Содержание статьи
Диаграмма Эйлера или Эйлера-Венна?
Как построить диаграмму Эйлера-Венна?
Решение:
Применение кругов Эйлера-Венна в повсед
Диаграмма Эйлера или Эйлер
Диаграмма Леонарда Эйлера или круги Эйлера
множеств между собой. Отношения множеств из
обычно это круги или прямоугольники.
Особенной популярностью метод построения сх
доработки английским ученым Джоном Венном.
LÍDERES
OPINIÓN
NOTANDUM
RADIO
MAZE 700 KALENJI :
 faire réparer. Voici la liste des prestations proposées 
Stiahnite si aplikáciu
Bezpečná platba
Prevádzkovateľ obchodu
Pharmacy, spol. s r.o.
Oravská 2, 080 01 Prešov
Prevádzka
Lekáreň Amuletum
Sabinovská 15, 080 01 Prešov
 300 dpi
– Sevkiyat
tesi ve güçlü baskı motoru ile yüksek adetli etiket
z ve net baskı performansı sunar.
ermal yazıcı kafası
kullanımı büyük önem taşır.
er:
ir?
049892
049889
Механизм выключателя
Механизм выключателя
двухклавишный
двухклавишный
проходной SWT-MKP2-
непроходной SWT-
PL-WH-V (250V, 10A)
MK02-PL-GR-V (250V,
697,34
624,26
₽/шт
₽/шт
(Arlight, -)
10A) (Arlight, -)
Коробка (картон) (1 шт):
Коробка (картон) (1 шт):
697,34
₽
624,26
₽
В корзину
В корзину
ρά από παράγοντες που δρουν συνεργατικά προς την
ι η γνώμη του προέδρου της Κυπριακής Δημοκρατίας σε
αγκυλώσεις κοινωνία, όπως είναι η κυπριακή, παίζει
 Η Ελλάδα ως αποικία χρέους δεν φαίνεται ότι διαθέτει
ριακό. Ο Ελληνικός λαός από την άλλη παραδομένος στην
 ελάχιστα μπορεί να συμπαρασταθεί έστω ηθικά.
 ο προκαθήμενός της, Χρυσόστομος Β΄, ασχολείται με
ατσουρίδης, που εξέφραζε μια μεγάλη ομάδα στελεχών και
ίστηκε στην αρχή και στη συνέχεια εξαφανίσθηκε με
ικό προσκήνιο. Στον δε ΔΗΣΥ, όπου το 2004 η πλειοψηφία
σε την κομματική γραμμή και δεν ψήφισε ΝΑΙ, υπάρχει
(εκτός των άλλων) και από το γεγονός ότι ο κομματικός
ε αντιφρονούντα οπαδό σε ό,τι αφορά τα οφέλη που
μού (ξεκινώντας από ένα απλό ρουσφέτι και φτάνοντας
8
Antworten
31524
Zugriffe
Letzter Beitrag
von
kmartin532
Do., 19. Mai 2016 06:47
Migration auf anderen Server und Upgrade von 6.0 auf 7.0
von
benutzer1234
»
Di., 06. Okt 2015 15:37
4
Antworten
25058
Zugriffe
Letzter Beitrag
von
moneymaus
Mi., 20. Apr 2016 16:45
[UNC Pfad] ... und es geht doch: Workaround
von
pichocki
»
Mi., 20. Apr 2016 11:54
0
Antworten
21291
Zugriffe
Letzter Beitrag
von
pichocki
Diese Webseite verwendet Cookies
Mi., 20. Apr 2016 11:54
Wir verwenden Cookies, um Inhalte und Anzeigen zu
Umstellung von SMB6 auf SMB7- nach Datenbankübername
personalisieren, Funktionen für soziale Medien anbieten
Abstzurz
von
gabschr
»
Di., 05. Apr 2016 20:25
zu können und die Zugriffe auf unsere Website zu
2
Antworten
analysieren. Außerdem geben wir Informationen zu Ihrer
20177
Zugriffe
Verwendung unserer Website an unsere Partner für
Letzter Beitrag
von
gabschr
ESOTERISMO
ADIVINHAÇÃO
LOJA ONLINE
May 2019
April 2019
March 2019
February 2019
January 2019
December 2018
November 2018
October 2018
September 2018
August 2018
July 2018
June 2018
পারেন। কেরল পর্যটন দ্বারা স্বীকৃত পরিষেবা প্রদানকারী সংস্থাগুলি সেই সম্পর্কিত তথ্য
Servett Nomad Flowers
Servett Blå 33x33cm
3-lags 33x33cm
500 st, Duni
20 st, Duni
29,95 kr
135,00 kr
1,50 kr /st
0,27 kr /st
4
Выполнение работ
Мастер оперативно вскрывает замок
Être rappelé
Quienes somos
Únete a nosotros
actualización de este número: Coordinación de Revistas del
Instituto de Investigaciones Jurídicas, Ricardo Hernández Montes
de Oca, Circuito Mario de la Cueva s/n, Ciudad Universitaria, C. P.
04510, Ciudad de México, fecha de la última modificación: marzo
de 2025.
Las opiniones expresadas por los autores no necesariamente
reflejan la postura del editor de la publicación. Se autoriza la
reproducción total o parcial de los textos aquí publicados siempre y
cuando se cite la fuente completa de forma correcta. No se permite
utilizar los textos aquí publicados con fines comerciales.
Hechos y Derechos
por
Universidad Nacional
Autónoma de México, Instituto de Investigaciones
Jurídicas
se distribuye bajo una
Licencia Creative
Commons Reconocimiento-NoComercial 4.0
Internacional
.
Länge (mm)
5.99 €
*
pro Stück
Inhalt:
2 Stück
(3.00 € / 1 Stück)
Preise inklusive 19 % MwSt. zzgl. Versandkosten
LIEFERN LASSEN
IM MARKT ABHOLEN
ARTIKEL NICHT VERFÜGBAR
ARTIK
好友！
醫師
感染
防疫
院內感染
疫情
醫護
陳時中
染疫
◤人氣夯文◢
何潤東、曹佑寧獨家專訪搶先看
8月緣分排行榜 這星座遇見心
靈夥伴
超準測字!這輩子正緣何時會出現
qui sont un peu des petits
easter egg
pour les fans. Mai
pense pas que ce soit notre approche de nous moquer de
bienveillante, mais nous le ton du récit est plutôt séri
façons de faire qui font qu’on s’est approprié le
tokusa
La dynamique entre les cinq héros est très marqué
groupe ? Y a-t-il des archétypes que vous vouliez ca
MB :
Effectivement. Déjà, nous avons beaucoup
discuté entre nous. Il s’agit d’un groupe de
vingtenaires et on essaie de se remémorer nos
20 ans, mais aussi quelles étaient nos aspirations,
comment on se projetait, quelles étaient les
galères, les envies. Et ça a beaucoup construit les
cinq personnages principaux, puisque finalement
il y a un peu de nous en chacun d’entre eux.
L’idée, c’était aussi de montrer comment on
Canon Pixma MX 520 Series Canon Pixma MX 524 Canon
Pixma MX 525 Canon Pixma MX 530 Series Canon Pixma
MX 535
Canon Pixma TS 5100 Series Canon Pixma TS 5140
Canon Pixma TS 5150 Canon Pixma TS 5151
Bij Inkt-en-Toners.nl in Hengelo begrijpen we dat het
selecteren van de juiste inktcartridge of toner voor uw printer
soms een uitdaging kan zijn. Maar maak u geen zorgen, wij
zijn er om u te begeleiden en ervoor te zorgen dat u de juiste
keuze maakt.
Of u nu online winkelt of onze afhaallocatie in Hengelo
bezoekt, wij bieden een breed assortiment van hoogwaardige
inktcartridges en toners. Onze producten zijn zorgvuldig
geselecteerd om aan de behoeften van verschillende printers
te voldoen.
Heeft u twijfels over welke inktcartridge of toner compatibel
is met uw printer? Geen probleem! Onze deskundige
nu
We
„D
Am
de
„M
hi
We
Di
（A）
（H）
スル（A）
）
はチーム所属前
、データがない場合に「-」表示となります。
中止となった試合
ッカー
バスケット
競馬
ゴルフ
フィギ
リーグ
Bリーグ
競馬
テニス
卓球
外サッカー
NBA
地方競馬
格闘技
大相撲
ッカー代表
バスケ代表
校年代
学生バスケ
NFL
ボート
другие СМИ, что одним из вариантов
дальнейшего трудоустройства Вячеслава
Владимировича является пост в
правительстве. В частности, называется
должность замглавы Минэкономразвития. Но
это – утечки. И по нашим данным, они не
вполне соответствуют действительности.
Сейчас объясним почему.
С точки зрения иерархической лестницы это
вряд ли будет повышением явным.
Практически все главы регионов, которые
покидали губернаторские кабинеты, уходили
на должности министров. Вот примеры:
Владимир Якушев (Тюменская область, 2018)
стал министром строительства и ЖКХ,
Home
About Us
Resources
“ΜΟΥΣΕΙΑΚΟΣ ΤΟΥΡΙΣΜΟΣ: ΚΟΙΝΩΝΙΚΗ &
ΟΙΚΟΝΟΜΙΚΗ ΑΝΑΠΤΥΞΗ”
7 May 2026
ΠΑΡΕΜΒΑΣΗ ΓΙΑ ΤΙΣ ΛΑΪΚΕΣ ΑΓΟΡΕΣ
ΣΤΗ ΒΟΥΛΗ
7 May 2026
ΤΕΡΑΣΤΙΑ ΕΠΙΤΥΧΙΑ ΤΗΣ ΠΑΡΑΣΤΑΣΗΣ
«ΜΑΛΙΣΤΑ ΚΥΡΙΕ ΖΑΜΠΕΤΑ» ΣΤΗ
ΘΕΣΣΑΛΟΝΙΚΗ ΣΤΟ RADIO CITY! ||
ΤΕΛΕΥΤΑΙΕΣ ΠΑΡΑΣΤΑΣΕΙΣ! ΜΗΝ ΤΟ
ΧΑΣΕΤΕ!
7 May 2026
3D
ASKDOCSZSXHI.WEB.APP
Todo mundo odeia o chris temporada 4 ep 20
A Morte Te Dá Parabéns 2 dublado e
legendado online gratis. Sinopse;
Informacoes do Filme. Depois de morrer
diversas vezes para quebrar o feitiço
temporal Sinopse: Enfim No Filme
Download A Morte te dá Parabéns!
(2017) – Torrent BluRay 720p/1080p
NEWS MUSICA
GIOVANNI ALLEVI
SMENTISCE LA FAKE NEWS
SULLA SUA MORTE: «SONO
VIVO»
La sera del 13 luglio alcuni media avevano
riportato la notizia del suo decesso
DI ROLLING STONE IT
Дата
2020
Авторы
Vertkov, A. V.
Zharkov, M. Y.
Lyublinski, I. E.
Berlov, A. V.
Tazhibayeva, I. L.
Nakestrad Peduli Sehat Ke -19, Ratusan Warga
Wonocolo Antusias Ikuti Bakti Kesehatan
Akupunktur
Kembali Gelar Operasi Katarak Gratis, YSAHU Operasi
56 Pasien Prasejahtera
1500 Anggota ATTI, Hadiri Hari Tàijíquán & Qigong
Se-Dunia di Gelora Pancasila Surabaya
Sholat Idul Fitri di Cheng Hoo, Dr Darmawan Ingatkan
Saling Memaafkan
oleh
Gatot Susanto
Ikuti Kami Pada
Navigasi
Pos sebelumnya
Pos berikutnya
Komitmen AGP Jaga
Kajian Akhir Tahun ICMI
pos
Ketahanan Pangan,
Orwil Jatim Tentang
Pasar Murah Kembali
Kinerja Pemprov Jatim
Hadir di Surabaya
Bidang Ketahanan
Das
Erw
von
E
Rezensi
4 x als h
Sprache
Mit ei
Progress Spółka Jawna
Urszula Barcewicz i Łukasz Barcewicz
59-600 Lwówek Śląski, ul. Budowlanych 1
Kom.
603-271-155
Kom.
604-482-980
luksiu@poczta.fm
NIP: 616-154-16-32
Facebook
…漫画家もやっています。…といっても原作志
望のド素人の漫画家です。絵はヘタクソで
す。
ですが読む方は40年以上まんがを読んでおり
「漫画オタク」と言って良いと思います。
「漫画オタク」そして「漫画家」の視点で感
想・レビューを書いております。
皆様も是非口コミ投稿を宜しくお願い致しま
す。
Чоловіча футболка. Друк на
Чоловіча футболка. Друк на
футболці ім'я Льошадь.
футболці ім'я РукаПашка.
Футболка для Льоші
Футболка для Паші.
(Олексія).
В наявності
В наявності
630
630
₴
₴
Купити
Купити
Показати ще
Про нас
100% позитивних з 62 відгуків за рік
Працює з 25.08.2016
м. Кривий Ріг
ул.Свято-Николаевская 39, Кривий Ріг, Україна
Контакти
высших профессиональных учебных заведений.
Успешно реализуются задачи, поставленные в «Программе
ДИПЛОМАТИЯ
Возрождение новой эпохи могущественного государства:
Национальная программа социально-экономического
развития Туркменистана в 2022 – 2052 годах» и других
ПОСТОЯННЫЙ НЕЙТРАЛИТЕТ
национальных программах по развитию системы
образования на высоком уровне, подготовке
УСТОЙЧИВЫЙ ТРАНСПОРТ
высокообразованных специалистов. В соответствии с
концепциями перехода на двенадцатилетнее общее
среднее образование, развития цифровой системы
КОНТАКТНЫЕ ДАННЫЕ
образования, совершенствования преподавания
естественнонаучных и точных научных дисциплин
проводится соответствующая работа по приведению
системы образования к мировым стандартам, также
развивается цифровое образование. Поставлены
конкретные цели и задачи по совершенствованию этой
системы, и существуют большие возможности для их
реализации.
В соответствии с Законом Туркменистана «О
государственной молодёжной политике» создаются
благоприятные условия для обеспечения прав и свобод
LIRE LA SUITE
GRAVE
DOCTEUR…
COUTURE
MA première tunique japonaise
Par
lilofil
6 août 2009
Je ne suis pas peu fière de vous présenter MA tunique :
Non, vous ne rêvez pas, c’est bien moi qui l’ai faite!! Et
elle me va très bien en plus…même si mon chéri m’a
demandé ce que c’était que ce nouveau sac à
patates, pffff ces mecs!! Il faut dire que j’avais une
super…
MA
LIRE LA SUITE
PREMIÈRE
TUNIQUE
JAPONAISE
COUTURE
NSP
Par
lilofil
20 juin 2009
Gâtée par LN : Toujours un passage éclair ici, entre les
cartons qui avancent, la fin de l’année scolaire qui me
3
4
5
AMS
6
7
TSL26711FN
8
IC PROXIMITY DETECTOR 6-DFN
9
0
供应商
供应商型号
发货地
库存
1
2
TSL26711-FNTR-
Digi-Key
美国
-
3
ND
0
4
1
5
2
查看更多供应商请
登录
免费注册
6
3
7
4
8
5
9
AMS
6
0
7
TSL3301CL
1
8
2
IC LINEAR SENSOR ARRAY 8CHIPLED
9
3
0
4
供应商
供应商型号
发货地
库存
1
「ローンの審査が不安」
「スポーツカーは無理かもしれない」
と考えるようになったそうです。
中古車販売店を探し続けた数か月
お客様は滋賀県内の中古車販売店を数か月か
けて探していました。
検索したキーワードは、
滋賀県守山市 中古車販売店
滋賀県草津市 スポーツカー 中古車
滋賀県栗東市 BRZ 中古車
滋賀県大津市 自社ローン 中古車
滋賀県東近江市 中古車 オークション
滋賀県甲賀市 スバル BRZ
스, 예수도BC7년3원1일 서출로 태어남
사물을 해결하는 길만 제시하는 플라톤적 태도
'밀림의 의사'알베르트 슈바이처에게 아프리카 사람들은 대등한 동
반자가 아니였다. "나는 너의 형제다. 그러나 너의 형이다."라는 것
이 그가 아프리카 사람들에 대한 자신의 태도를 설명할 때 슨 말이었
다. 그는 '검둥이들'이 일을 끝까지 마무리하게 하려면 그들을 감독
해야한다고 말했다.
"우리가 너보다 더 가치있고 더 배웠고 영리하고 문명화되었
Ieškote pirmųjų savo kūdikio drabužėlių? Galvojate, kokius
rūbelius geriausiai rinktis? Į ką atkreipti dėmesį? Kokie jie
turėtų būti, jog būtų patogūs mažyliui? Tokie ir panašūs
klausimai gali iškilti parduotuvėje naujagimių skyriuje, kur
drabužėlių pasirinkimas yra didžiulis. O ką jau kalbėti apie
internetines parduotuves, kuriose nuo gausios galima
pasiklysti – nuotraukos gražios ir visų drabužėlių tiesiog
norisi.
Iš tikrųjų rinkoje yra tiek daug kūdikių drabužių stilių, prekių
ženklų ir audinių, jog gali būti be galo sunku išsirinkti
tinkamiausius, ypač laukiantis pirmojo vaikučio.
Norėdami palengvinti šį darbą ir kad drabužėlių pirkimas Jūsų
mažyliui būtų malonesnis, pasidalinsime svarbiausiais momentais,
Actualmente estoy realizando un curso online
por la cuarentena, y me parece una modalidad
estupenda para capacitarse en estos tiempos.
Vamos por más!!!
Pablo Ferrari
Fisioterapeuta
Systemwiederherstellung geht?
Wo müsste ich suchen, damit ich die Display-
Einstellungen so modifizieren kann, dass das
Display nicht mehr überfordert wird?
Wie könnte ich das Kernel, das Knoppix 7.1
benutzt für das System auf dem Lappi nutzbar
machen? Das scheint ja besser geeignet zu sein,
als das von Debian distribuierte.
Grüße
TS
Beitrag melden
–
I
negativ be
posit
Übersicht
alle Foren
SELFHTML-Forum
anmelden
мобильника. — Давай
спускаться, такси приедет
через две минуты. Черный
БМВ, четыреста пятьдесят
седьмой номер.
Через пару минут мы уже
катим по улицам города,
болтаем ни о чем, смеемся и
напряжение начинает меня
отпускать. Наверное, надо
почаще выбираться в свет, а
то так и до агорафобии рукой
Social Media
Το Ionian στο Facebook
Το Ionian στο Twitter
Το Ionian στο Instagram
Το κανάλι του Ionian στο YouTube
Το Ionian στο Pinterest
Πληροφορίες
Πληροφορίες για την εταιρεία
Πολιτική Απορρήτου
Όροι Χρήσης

§ **WHAT YOU HAVE TO DO**
Copy the entries verbatim from their first line through the line containing "Особенной популярностью метод построения сх", keeping both the first and the last of those lines.

§ **REPLY**
Содержание статьи
Диаграмма Эйлера или Эйлера-Венна?
Как построить диаграмму Эйлера-Венна?
Решение:
Применение кругов Эйлера-Венна в повсед
Диаграмма Эйлера или Эйлер
Диаграмма Леонарда Эйлера или круги Эйлера
множеств между собой. Отношения множеств из
обычно это круги или прямоугольники.
Особенной популярностью метод построения сх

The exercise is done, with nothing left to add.